アンニュイな女性のように描かれていて、ローランサンの主観が見え隠れします。少なくとも、時代を代表する気鋭のデザイナーという印象はありません。

依頼したココ・シャネルはこの肖像画を気に入らなかったそうですが、その理由はなんとなく分かる気がします。以降、二人は不和になったそうです。

マリー・ローランサン《鳩と女たち》1919年(パリ、ポンピドゥー・センター蔵)

パレットを持つ女性と背後から寄り添う女性。

前者はマリー・ローランサン自身で、後者は「モードの帝王」と称されたポール・ポワレの妹で、同じくファッション・デザイナーのニコル・ポワレ(ニコル・グルー)なのだそう。

妖艶なグルーと、それに応じるローランサンの目から漂う親密な雰囲気に、女同士の友情を超えた関係性が垣間見えます。

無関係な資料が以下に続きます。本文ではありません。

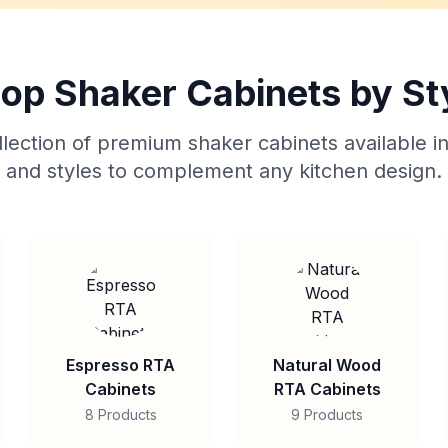
op Shaker Cabinets by St
lection of premium shaker cabinets available in
and styles to complement any kitchen design.
Espresso RTA
Natural Wood
Cabinets
RTA Cabinets
8 Products
9 Products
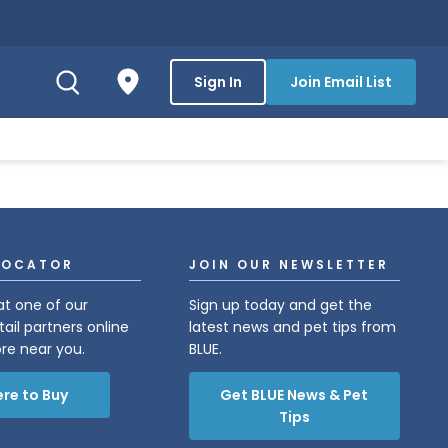
Sign In
Join Email List
LOCATOR
JOIN OUR NEWSLETTER
at one of our
Sign up today and get the
tail partners online
latest news and pet tips from
ore near you.
BLUE.
re to Buy
Get BLUE News & Pet
Tips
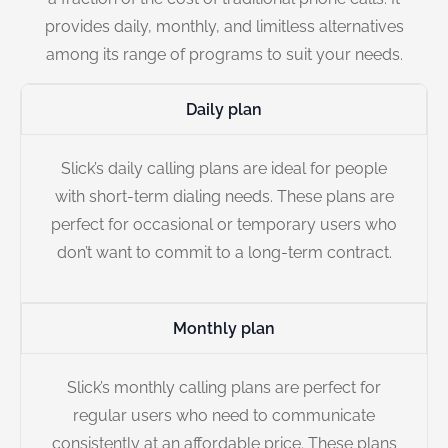
provides daily, monthly, and limitless alternatives
among its range of programs to suit your needs.
Daily plan
Slick’s daily calling plans are ideal for people
with short-term dialing needs. These plans are
perfect for occasional or temporary users who
don’t want to commit to a long-term contract.
Monthly plan
Slick’s monthly calling plans are perfect for
regular users who need to communicate
consistently at an affordable price. These plans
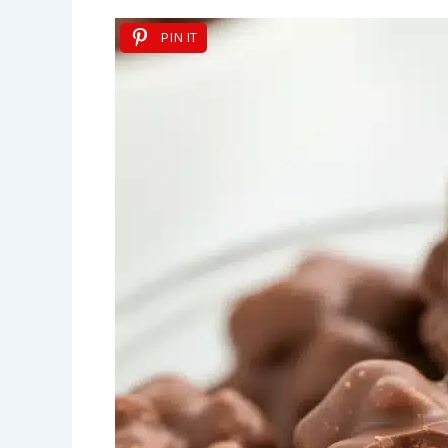
PIN IT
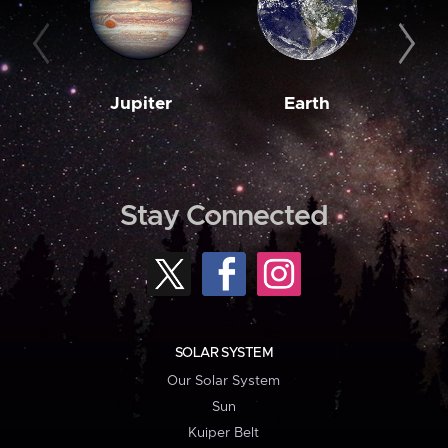
Jupiter
Earth
M
Stay Connected
SOLAR SYSTEM
Our Solar System
Sun
Kuiper Belt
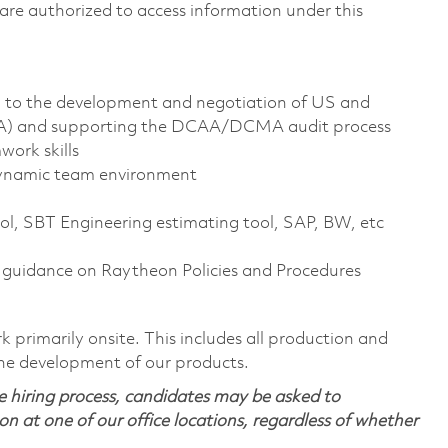
ns are authorized to access information under this
d to the development and negotiation of US and
NA) and supporting the DCAA/DCMA audit process
ork skills
 dynamic team environment
ool, SBT Engineering estimating tool, SAP, BW, etc
al guidance on Raytheon Policies and Procedures
 primarily onsite. This includes all production and
the development of our products.
 hiring process, candidates may be asked to
on at one of our office locations, regardless of whether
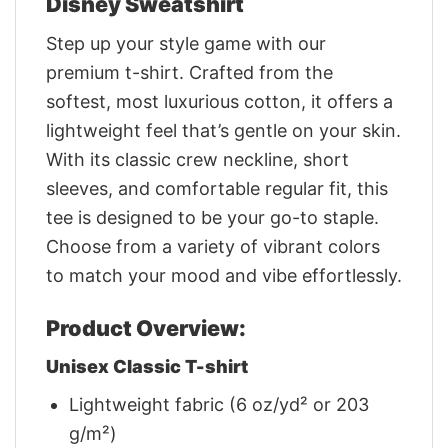
Disney Sweatshirt
Step up your style game with our
premium t-shirt. Crafted from the
softest, most luxurious cotton, it offers a
lightweight feel that’s gentle on your skin.
With its classic crew neckline, short
sleeves, and comfortable regular fit, this
tee is designed to be your go-to staple.
Choose from a variety of vibrant colors
to match your mood and vibe effortlessly.
Product Overview:
Unisex Classic T-shirt
Lightweight fabric (6 oz/yd² or 203
g/m²)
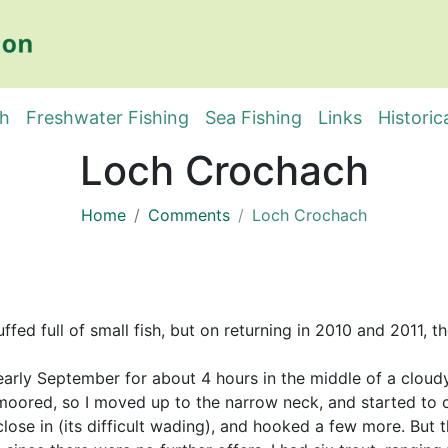
sh
Freshwater Fishing
Sea Fishing
Links
Historic
Loch Crochach
Home
Comments
Loch Crochach
ffed full of small fish, but on returning in 2010 and 2011,
n early September for about 4 hours in the middle of a clou
oored, so I moved up to the narrow neck, and started to co
lose in (its difficult wading), and hooked a few more. But t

パレットには鳩が乗り、そこに流れる平和な時間を象徴しているようです。

同じくニコル・グルーをモデルにした《ニコル・グルーと二人の娘、ブノワットとマリオン》(1922年、マリー・ローランサン美術館蔵)では、全体がピンクとグレーのやさしい色彩に包まれていて、彼女へのローランサンのまなざしが愛情と祝福に満ちていることが伝わります。

マリー・ローランサンの作品は、彼女の人脈や交友関係と密接に結びついているのです。

いかがでしたでしょうか。

皆様もぜひ好きな絵を見つけて、日常をより豊かにしてください。マリー・ローランサンに興味をお持ちの方は、マリー・ローランサンの作品集を買っておきましょう。

なぜ作品集が必要かというと、本当に好きな絵と出会うには、気になっている作家の作品をまとめて見るのが効果的だからです。一定量の作品を見ることで、その作家の気になる特徴について、あなた自身のイメージをより明確にできます。

その特徴がよく表れた絵が、あなたにとって特別な作品になるはずです。美術館で実物を見る際にも、好きなポイントに集中して鑑賞することができますよ。

最後までお読みいただきありがとうございます。